初めは黙っていた彼女が、やがてポツポツと話し始めました。
「なんでこんな得点なの!?」
「この問題は宿題でできていたじゃない、なんで最後まで解けなかったの」
そんなお母様の問い掛けに答えられないことが苦しくて、「なんでできなかったの」を納得させられそうな答えを考え、つい言ってしまった……とのことでした。日ごろからとても真面目で、何かをごまかしたり、うそをついたりするような生徒ではありませんでした。しかし、「テストができなかった理由」を聞かれて、とっさに「事実とは違うこと」を言ってしまったのでしょう。


小学生の場合、こういった事例はよくあることです。「うそをついてごまかそう」という気持ちが強いわけではなく、ある種の「自己保身」的な気持ちからの言葉なのではないかと思うのです。叱られることが好きな子どもはいません。ですから、叱られそうな場面で「自己保身」的な意識が働くのは当たり前です。ある程度精神的に成長してくれば、「うそをついてもばれる」ことが理解できるようになりますし、「テストの点が悪かったこと」「集中してテストに臨めなかったこと」よりも、「うそをつくこと」の方がよくないことだとわかるようになります。しかし、まだ精神的に成熟していない子どもの場合、「今叱られる」ことを避けるために、とっさに言葉が口をついて出てしまうこともあるのです。こういったときは、「うそをついた」と言って深く追及するのは避けた方がよい場合もあると考えています。


小学生の「自己保身」には、「事実と違うことを言う=うそをつく」というケースだけではなく、「一部の事実しか言わない=事実を隠す」というケースもあります。特に友人関係のトラブルなどの場合には、よくあるケースです。例えば、生徒から「△△くんにイヤなことをされた」と相談を受けることがあります。こういった相談をするとき、多くの生徒は「だから△△くんを叱ってほしい」という気持ちを抱いています。ただ、小学生同士のトラブルの場合、片方だけに要因があるのではなく、双方の行動に伴う「感情的なもつれ」が原因となっていることも少なくありません。


以前、「A君がB君をからかった」→「B君がA君に言い返した」→「A君がB君を強く罵った」→「B君がA君の筆箱を床に投げた」という経緯で、生徒間のトラブルがありました。このとき、最初に私に相談してきたのはA君です。彼は、「B君に筆箱を投げられた」という事実だけを伝えてきました。そこだけの行動を考えれば、B君が悪いことになります。しかし理由もなく人の筆箱を床に投げるはずもないと考えて、いろいろと話を聞いたところ、そこまでの「感情的なもつれ」が見えてきたのです。初めにちょっかいを出したのが自分であることを、A君はもちろん言おうとしませんでした。

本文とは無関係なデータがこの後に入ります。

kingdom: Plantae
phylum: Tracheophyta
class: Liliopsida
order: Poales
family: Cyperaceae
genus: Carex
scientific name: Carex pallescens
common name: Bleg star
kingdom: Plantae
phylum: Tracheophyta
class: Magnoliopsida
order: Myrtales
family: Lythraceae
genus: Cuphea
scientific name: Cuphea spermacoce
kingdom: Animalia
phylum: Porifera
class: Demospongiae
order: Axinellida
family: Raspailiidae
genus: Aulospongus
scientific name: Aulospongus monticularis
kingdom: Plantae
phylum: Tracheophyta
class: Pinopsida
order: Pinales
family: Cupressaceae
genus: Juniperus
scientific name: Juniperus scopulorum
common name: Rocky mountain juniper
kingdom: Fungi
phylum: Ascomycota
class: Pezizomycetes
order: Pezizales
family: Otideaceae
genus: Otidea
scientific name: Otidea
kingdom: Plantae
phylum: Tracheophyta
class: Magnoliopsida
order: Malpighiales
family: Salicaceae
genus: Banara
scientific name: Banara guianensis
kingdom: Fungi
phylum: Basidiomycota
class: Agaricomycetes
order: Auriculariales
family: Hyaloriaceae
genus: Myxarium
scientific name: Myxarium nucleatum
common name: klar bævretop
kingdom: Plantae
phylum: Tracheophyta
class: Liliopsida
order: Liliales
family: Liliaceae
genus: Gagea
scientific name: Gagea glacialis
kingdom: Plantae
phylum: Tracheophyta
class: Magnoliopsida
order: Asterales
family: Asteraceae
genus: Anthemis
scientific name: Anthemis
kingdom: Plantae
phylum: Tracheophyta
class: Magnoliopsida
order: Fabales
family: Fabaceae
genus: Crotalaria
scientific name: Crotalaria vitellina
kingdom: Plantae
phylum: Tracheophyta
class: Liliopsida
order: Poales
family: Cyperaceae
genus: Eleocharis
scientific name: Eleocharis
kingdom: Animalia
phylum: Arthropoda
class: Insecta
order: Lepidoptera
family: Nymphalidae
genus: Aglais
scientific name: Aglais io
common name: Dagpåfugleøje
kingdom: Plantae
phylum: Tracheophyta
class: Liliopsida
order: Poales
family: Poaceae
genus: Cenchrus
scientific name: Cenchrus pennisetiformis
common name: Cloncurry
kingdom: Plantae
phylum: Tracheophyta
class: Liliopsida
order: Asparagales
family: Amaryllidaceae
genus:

叱られることを避けるために、もしくは叱られているときに口をついて出る言葉は、「その場しのぎ」でしかないことが多いものです。「叱られたくない」「なるべく早く許してもらいたい」という意識のなかで、本来は思ってもいないことが口から出てしまう……。保護者の皆様も経験したことがあるのではないでしょうか。


塾がある日に友達と遊ぶ約束をしてしまい、お母様には塾に行くふりをして、友達と公園で遊んでいた生徒がいました。早稲田アカデミーからの欠席をお伝えする電話で事態を把握されたお母様が、遊んでいるお子様を公園で見つけて、そのまま校舎に連れていらっしゃいました。私も一緒にお話しさせていただいたのですが、厳しく叱っているお母様に対して、お子様は「もう二度と友達とは遊ばない」と言い出しました。お母様は「それをちゃんと約束しなさい!」とおっしゃったのですが、私はそれをお止めしました。小学生にとっては、「友達と遊ぶ」のも大切な時間です。そのお子様も、「もう二度と友達と遊ばなくていい」とは思っていないはずです。ただ、その瞬間は「もうこれ以上叱られたくない」「お母さんの怒りを鎮めたい」という想いから、さらには「自分が悪いことをしてしまった」という反省から、「極端なこと」を言い出してしまったわけです。そういった「その場しのぎ」の言葉を真に受けてしまうと、また「約束を守れていない」「うそをついた」とお子様を責めなければいけない事態につながってしまうこともあるはずです。


「自己保身的なうそ」も「その場しのぎの言葉」も、その背景にあるのは「悪意」ではありません。精神的に成熟して「大人」になってくれば、「すぐバレるうそ」をついたり、「できるはずのない約束」をしたりすることはなくなるでしょう。「うそ」や「約束」の先が見えるようになってくるからです。ただ、叱られることに対して「強い怖れ」や「不安感」を持っている場合、うそをついたり、その場しのぎを言ったりするという「癖」から抜け出せないことがあります。「うそ」や「ごまかし」の背景には、そもそも「不安感」があるはずです。その「不安」が大きいお子様ほど、そういった「癖」から抜け出すのには時間がかかるのです。


保護者の皆様には、お子様に「安心感」を与えてあげていただきたいと考えています。それは、「悪いことをしても叱られない」という安心ではありません。「悪いことをしたら叱られるけれど、それでも自分を認めてくれるはずだ」という意識です。言い換えれば「自分は認められている」という「自己肯定感」ともいえるでしょう。そのためには、まずお子様の気持ちを受け止めてあげることが大切だと思うのです。「子どもにうそをつかせるのは大人の責任」という言葉を聞いたことがあります。「うそをつく」という行為そのものは決して認められるものではありませんが、その背景にあるお子様の気持ちを理解し、受け止めてあげることも必要だと考えています。